▶ [Exercise]: Quote every line of text in the listing below word for word, and leave the pictures out of your answer.

▶ [Exercise data]:

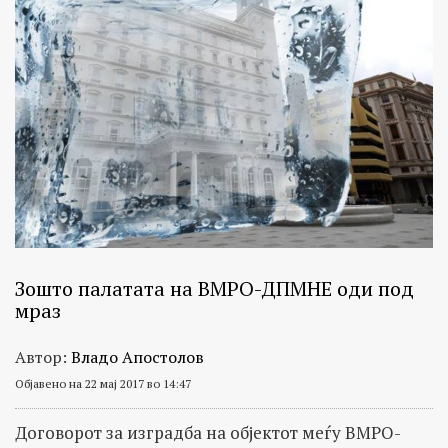
Зошто палатата на ВМРО-ДПМНЕ оди под
мраз
Автор:
Владо Апостолов
Објавено на 22 мај 2017 во 14:47
Договорот за изградба на објектот меѓу ВМРО-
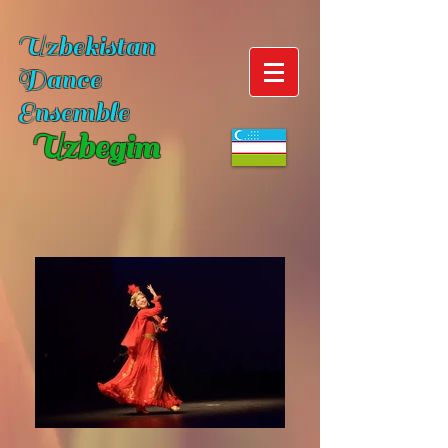
Uzbekistan
Dance
Ensemble
Uzbegim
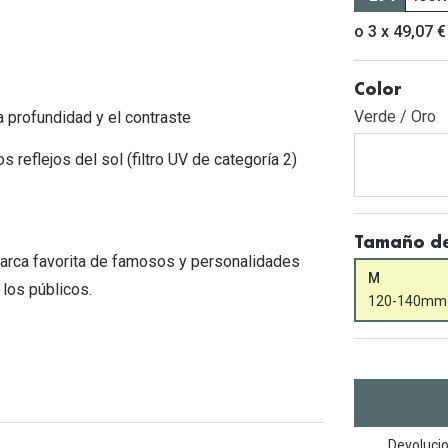
Mes de la visión
Gafas de Sol Rojas
Total 30
Monturas Verdes
o 3 x 49,07 €
Tipos de Gafas de Sol
Biotrue
Tipos de Gafas Graduadas
Color
rcas
Iconicos
Verde / Oro
 profundidad y el contraste
rcas
 reflejos del sol (filtro UV de categoría 2)
Tamaño de
arca favorita de famosos y personalidades
M
 los públicos.
120-140mm
Devolucio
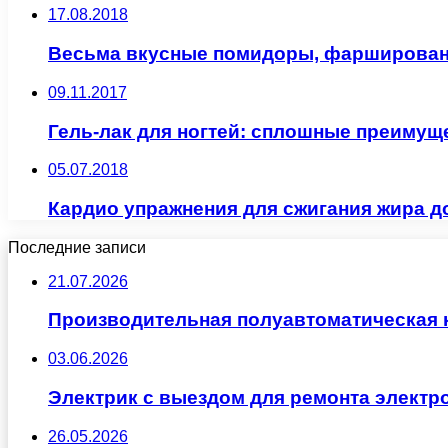
17.08.2018
Весьма вкусные помидоры, фарширова
09.11.2017
Гель-лак для ногтей: сплошные преимущ
05.07.2018
Кардио упражнения для сжигания жира д
Последние записи
21.07.2026
Производительная полуавтоматическая
03.06.2026
Электрик с выездом для ремонта электр
26.05.2026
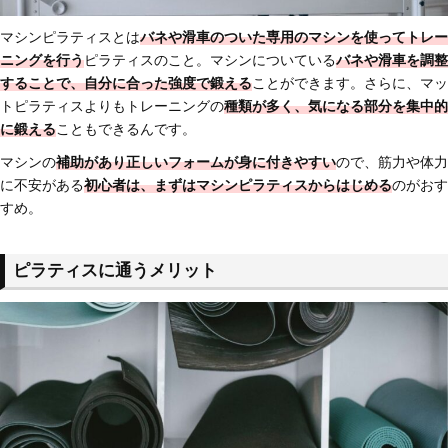
マシンピラティスとは
バネや滑車のついた専用のマシンを使ってトレー
ニングを行う
ピラティスのこと。マシンについている
バネや滑車を調整
することで、自分に合った強度で鍛える
ことができます。さらに、マッ
トピラティスよりもトレーニングの
種類が多く、気になる部分を集中的
に鍛える
こともできるんです。
マシンの
補助があり正しいフォームが身に付きやすい
ので、筋力や体力
に不安がある
初心者は、まずはマシンピラティスからはじめる
のがおす
すめ。
ピラティスに通うメリット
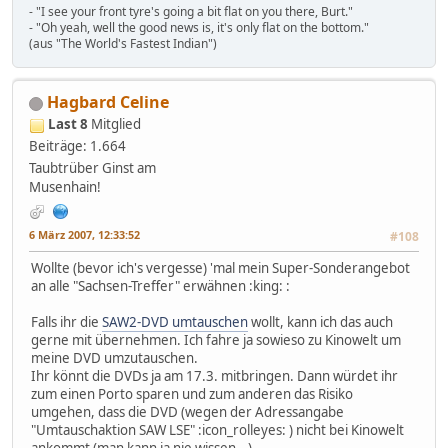
- "I see your front tyre's going a bit flat on you there, Burt."
- "Oh yeah, well the good news is, it's only flat on the bottom."
(aus "The World's Fastest Indian")
Hagbard Celine
Last 8
Mitglied
Beiträge: 1.664
Taubtrüber Ginst am
Musenhain!
6 März 2007, 12:33:52
#108
Wollte (bevor ich's vergesse) 'mal mein Super-Sonderangebot
an alle "Sachsen-Treffer" erwähnen :king: :
Falls ihr die
SAW2-DVD umtauschen
wollt, kann ich das auch
gerne mit übernehmen. Ich fahre ja sowieso zu Kinowelt um
meine DVD umzutauschen.
Ihr könnt die DVDs ja am 17.3. mitbringen. Dann würdet ihr
zum einen Porto sparen und zum anderen das Risiko
umgehen, dass die DVD (wegen der Adressangabe
"Umtauschaktion SAW LSE" :icon_rolleyes: ) nicht bei Kinowelt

▶ [Expected answer]:
Зошто палатата на ВМРО-ДПМНЕ оди под
мраз
Автор:
Владо Апостолов
Објавено на 22 мај 2017 во 14:47
Договорот за изградба на објектот меѓу ВМРО-
Uzbekistan
Dance
Ensemble
Uzbegim
Mes de la visión
Gafas de Sol Rojas
Total 30
Monturas Verdes
o 3 x 49,07 €
Tipos de Gafas de Sol
Biotrue
Tipos de Gafas Graduadas
Color
rcas
Iconicos
Verde / Oro
 profundidad y el contraste
rcas
 reflejos del sol (filtro UV de categoría 2)
Tamaño de
arca favorita de famosos y personalidades
M
 los públicos.
120-140mm
Devolucio
17.08.2018
Весьма вкусные помидоры, фарширова
09.11.2017
Гель-лак для ногтей: сплошные преимущ
05.07.2018
Кардио упражнения для сжигания жира д
Последние записи
21.07.2026
Производительная полуавтоматическая
03.06.2026
Электрик с выездом для ремонта электр
26.05.2026
マシンピラティスとは
バネや滑車のついた専用のマシンを使ってトレー
ニングを行う
ピラティスのこと。マシンについている
バネや滑車を調整
することで、自分に合った強度で鍛える
ことができます。さらに、マッ
トピラティスよりもトレーニングの
種類が多く、気になる部分を集中的
に鍛える
こともできるんです。
マシンの
補助があり正しいフォームが身に付きやすい
ので、筋力や体力
に不安がある
初心者は、まずはマシンピラティスからはじめる
のがおす
すめ。
ピラティスに通うメリット
- "I see your front tyre's going a bit flat on you there, Burt."
- "Oh yeah, well the good news is, it's only flat on the bottom."
(aus "The World's Fastest Indian")
Hagbard Celine
Last 8
Mitglied
Beiträge: 1.664
Taubtrüber Ginst am
Musenhain!
6 März 2007, 12:33:52
#108
Wollte (bevor ich's vergesse) 'mal mein Super-Sonderangebot
an alle "Sachsen-Treffer" erwähnen :king: :
Falls ihr die
SAW2-DVD umtauschen
wollt, kann ich das auch
gerne mit übernehmen. Ich fahre ja sowieso zu Kinowelt um
meine DVD umzutauschen.
Ihr könnt die DVDs ja am 17.3. mitbringen. Dann würdet ihr
zum einen Porto sparen und zum anderen das Risiko
umgehen, dass die DVD (wegen der Adressangabe
"Umtauschaktion SAW LSE" :icon_rolleyes: ) nicht bei Kinowelt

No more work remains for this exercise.